▶ Stored items from a collection:
....

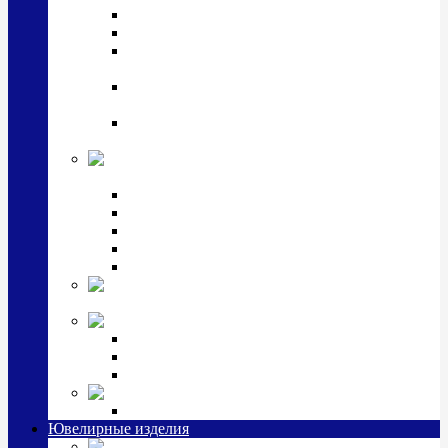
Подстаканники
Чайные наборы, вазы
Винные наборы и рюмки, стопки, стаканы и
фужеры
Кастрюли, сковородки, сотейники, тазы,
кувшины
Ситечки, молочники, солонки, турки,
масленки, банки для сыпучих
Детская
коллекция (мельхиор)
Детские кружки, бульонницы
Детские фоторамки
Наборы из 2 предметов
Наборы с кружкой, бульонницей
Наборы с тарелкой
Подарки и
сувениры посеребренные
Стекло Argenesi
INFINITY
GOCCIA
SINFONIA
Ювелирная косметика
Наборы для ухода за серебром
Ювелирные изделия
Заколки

....

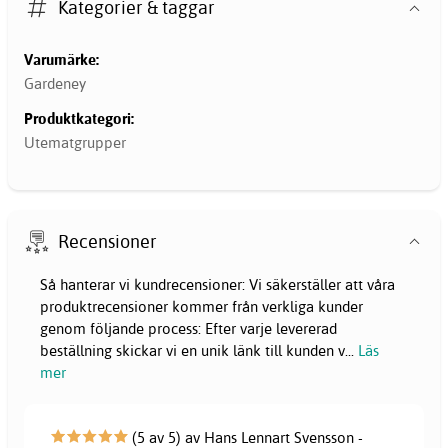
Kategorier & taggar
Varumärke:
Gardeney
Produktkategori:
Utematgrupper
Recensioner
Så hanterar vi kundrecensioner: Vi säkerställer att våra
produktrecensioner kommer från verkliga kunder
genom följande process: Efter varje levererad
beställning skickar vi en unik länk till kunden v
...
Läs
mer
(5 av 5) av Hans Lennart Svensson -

....

▶ THE PROBLEM:
In the records above, locate every line with the string "Детские" and copy it.

▶ WRITTEN SOLUTION:
Детские кружки, бульонницы
Детские фоторамки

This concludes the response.